Work task:
Return, word for word, the line that contains "A merge was" and every line after it through the end of the records.

Data entries
BEGIN

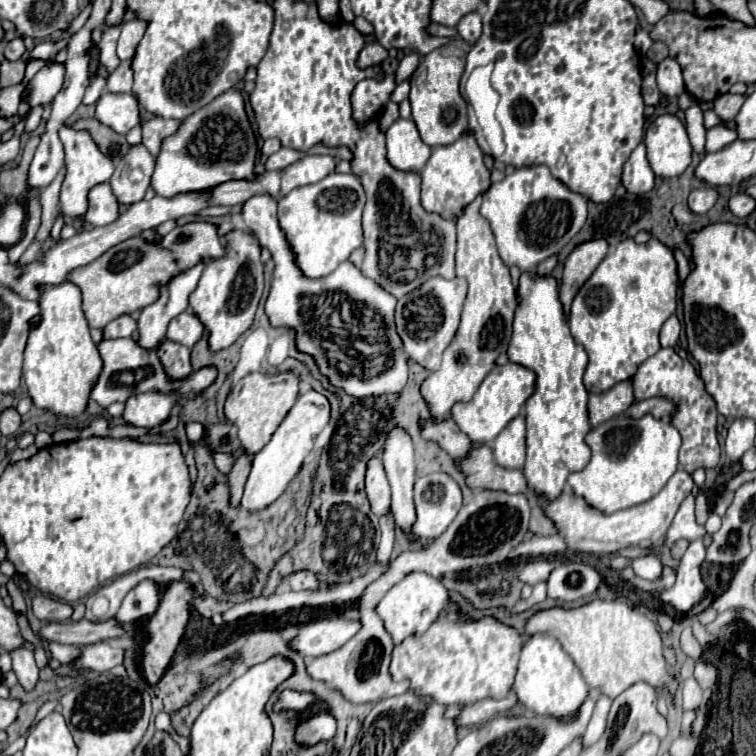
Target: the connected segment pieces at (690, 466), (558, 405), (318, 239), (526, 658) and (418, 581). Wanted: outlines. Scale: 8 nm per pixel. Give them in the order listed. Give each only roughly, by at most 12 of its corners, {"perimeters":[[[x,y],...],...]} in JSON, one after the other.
{"perimeters":[[[660,348],[632,376],[636,400],[678,400],[680,466],[714,468],[718,412],[688,360]],[[522,272],[510,362],[536,372],[524,474],[548,498],[590,460],[588,354],[558,280]],[[332,172],[278,202],[298,266],[328,276],[362,246],[366,196]],[[550,634],[526,640],[512,688],[542,716],[574,716],[588,684]],[[412,572],[376,606],[398,644],[424,632],[448,590],[426,572]]]}

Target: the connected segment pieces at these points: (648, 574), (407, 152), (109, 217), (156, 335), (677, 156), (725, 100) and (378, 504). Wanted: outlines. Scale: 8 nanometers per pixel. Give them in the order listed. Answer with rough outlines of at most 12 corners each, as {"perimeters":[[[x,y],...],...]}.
{"perimeters":[[[657,555],[632,561],[634,573],[647,580],[660,576]],[[398,118],[386,130],[394,168],[422,172],[432,148],[416,124]],[[108,182],[88,192],[84,218],[106,226],[118,218],[118,202]],[[204,264],[162,288],[140,312],[138,344],[162,346],[168,322],[188,310]],[[674,114],[646,130],[646,158],[656,176],[678,176],[692,146]],[[722,94],[714,112],[722,120],[734,120],[746,96]],[[380,456],[366,462],[366,494],[376,516],[390,510]]]}

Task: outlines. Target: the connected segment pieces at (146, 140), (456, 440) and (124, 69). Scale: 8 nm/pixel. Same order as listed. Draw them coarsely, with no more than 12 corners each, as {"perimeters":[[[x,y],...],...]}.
{"perimeters":[[[152,118],[142,122],[142,144],[150,154],[176,134],[182,120]],[[430,414],[420,420],[422,438],[452,458],[470,448],[454,420]],[[130,60],[108,76],[108,92],[126,94],[132,90]]]}

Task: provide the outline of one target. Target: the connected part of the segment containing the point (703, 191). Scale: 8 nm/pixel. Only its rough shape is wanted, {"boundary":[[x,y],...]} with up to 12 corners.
{"boundary":[[714,188],[692,190],[688,206],[694,214],[706,214],[718,200]]}

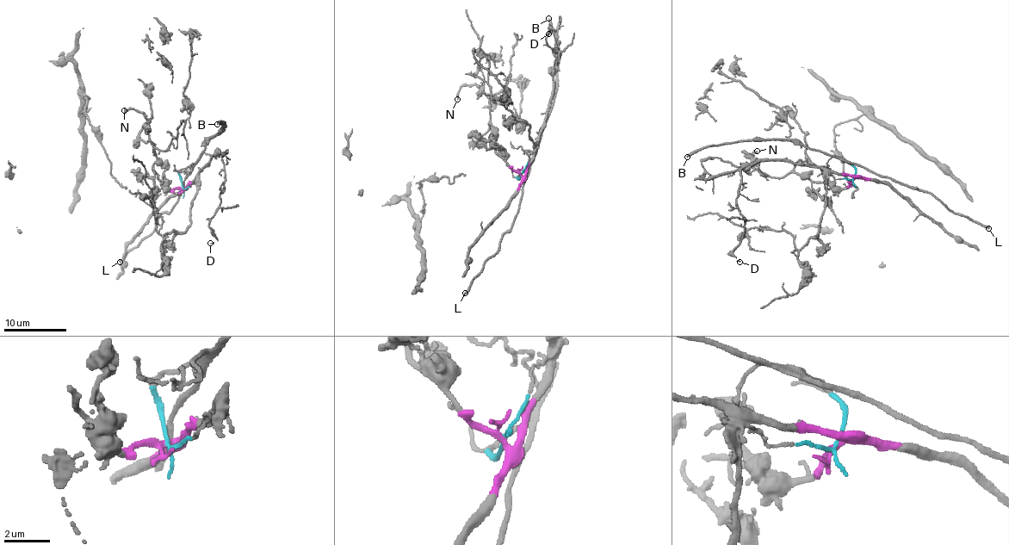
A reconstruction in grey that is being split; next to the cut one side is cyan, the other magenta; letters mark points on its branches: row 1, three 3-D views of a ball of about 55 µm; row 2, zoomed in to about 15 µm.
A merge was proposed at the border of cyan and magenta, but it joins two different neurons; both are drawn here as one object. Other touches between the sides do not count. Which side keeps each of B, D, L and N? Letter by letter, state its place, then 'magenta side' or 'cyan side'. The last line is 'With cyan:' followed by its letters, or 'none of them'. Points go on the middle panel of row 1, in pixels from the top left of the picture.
B: at (548, 18); cyan side
D: at (548, 34); magenta side
L: at (465, 293); cyan side
N: at (457, 99); magenta side
With cyan: B, L

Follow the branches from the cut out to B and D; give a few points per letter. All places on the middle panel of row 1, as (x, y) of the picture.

END

Solution for this problem:
A merge was proposed at the border of cyan and magenta, but it joins two different neurons; both are drawn here as one object. Other touches between the sides do not count. Which side keeps each of B, D, L and N? Letter by letter, state its place, then 'magenta side' or 'cyan side'. The last line is 'With cyan:' followed by its letters, or 'none of them'. Points go on the middle panel of row 1, in pixels from the top left of the picture.
B: at (548, 18); cyan side
D: at (548, 34); magenta side
L: at (465, 293); cyan side
N: at (457, 99); magenta side
With cyan: B, L

Follow the branches from the cut out to B and D; give a few points per letter. All places on the middle panel of row 1, as (x, y) of the picture.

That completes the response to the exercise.